**Study questions:**
1) Reproduce the part of the mine rehabilitation article running from "Earth Systems, by" up to and including "to be done?".
2) Name every geographic place mentioned in the article on mine rehabilitation.
3) Carry on the article about coal mine rehabilitation from its last sentence.

**Quoted passage:**
╭──
So even the above reported figures – 20% rehabilitated land for NSW and 35% for Queensland – may erode as time goes by. Furthermore, Gavin told me of a Roman mine in Spain that still has pollution affecting rivers from mining waste dumps today — 2000 years later.

In the case of Acland the cattle may graze happily for five years or so before, one sunny morning, the grazier will discover to their consternation that the grass has begun dying off and the local dams are beginning to show signs of lowered pH, indicating acid leachate is working its way through the system again.

Earth Systems, by the way, estimates a cost of $100,000 a hectare to rehabilitate land poisoned by AMD. So if it goes wrong for New Hope at Acland, that is $30,000,000 it will cost to fix up (again).

So what’s to be done?

I contacted Tim Buckley a director of Institute of Energy Economics and Financial Analysis (IEEFA). Buckley has done a lot of research on coal mining in Australia and gave evidence as a financial expert in the recent objection to the Adani mine in the Galilee Basin in the Queensland Land Court.

Buckley’s view is that it is time to call in the unfunded rehabilitation liabilities and for governments, state and federal, to order the mining companies to begin doing more  and more realistic rehabilitation now.

As he told me:

“Rehabilitation is obviously best done while the mine is a going concern, all the equipment, bulldozers, excavators and the like, are onsite and the staff are there to operate them. Also, most importantly, the coal mining company is profitable and hence has the cash to actually fund the rehabilitation. Waiting till the coal is gone and the dividends are all paid out to shareholders means it is too late. Rehabilitation is a great way to employ skilled miners laid off by the structural decline of seaborne thermal coal.”
╰──
Stored data entries
╭──
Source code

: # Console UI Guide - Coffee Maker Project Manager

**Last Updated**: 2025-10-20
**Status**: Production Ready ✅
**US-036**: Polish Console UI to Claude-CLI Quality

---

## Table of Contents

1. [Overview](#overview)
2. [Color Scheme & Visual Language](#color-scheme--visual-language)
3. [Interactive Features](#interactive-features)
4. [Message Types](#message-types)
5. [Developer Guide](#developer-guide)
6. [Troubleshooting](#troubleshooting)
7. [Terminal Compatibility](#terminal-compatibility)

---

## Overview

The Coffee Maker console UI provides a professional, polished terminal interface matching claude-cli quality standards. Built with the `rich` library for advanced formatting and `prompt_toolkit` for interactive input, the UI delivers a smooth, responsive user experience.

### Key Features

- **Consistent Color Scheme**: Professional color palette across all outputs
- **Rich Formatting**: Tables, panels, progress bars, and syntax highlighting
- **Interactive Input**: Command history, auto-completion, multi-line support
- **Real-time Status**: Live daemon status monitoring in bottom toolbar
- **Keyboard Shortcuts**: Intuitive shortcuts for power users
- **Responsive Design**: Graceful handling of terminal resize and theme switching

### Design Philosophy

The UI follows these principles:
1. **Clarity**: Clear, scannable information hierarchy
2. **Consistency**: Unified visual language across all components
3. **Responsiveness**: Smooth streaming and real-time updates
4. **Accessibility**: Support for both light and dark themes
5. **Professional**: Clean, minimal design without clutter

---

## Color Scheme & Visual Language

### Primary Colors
╰──
**Results in order:**
1)
Earth Systems, by the way, estimates a cost of $100,000 a hectare to rehabilitate land poisoned by AMD. So if it goes wrong for New Hope at Acland, that is $30,000,000 it will cost to fix up (again).

So what’s to be done?

2) NSW, Queensland, Spain, Acland, Australia, Galilee Basin

3)
In the case of a new mine proposal, Buckley says:

“Before a new mine is approved, an independent expert should be required to do the full projections of rehabilitation costs, and it should be compulsory for the mining company to put this money into a government trust up front.”

The current situation is far from this with the Queensland government holding $5.41 billion against mining.

I contacted the Department of Resources and Energy in NSW and learned that the NSW government holds:

‘… approximately $1.8 billion in security for mine rehabilitation with this fund covering all mining across NSW.’

Clearly, these bonds won’t even cover half the cost of just filling in the open cut coal holes.

The most likely outcome is sadly that these foreign mining companies – mining companies in Australia are 83% foreign owned – will wreck the land, take the profits and then walk away from the mess, leaving the tax payer to pick up the bill — if it gets paid at all. This will leave Australia with a load of acid mine leeching holes all over the landscape.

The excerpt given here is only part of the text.